300 disc workers are shifting to lens manufacturing

The Verge cites a behind-the-scenes video from December 2024 that shows Thalgau staff already testing microlens production, with up to 60 micro-optics fitting on a single disc. Sony has put €30 million into the new line, and ORF Salzburg reports mass production could start as early as next year.Microlenses are used in headsets and other devices that need precise light control. But the example given by the head of Sony's micro optics division, in comments to ORF Salzburg, was simpler: car turn signals that project their pattern onto the road, an idea automakers have already been testing.

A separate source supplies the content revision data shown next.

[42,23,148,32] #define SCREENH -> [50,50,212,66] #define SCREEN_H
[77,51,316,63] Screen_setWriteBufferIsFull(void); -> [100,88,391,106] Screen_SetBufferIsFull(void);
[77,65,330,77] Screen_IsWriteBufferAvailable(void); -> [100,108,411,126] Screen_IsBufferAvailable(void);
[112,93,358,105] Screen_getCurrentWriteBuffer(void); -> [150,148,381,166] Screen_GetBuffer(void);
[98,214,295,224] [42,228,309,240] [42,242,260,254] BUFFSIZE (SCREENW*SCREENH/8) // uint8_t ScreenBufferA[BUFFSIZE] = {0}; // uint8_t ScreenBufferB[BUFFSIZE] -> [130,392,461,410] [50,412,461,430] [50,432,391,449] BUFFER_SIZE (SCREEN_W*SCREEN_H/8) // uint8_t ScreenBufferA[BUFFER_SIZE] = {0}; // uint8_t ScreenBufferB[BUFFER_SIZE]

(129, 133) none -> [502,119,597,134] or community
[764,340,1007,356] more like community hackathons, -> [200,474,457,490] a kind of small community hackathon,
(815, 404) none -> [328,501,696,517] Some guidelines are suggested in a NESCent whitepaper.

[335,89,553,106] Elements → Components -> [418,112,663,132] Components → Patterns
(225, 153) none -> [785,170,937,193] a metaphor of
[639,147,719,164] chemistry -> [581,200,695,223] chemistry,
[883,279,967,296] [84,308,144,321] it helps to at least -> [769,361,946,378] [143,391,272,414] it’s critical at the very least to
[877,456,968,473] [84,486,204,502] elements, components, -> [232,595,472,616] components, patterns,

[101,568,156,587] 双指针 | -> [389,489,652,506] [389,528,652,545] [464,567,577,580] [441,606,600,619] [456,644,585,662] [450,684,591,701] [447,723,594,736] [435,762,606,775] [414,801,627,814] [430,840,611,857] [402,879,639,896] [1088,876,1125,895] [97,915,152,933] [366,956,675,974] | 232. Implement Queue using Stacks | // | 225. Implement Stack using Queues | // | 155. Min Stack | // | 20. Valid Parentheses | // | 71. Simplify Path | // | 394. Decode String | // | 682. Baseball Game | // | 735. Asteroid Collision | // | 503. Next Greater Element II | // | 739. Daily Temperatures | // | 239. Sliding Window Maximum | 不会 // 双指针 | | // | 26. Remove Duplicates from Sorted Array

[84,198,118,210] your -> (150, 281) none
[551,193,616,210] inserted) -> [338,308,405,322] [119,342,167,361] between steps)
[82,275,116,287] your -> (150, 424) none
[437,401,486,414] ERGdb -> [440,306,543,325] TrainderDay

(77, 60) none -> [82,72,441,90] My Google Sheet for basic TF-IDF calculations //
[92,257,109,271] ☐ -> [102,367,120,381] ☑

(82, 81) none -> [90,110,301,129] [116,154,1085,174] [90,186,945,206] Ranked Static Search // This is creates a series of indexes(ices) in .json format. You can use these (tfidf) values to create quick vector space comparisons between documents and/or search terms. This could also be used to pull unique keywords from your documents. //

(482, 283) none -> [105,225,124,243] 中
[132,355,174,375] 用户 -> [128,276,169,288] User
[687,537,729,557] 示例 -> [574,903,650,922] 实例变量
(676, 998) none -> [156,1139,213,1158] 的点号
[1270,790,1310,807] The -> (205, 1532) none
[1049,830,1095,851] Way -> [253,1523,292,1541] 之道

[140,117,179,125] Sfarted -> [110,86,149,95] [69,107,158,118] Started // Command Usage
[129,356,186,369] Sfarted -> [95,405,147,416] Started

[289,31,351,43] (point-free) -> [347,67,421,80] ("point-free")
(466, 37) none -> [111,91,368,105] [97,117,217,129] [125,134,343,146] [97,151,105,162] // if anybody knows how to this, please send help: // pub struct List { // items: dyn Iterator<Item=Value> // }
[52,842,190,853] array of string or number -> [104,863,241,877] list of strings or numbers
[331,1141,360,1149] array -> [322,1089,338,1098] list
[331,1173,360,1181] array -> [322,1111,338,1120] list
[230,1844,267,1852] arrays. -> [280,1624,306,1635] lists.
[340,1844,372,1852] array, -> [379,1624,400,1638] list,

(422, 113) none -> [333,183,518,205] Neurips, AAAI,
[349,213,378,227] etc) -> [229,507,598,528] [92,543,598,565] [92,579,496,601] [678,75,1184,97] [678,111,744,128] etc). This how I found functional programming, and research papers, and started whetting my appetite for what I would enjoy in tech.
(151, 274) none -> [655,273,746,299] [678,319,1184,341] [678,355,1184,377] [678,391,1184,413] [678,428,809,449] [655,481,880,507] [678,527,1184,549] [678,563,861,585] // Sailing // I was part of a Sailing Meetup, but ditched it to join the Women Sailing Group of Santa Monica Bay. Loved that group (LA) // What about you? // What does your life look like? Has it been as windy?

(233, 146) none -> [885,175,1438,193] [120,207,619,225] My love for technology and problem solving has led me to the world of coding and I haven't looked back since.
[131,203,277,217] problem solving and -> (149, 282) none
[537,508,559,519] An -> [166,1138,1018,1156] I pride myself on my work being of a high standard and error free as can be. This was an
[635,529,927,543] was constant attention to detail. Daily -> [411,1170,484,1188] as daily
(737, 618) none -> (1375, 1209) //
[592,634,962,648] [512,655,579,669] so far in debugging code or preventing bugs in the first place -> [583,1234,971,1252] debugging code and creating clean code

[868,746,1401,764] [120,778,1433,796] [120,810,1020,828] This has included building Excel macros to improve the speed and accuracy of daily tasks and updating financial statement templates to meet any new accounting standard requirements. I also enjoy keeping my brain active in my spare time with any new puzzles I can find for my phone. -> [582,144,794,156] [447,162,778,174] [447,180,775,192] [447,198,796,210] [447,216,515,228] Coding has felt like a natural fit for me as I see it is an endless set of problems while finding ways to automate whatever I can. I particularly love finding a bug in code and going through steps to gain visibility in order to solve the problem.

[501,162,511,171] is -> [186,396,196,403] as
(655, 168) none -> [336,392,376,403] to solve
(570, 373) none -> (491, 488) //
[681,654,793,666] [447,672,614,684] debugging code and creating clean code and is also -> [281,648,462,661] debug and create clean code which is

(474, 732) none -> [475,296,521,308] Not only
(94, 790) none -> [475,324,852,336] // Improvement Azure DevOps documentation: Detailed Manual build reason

What happens to the rest of the disc business

The numbers give some sense of scale. Sony's disc division has made more than 26.4 billion discs total, and 23 billion of those came from the Indiana plant between 1983 and 2022, according to the company's own figures. Thalgau, by comparison, is a much smaller operation, but it's the one Sony chose to keep running the longest.That raises a question the PlayStation announcement didn't answer: whether disc drives disappear from consoles entirely once the format winds down, or whether Sony keeps a smaller, optional option around the way it did with the PS5's disc and digital editions. Nothing from Thalgau confirms either direction. What it does confirm is that Sony isn't treating this as a temporary cutback—the factory's own equipment is being repurposed for a different industry altogether, which is a harder thing to reverse than a policy on a blog post.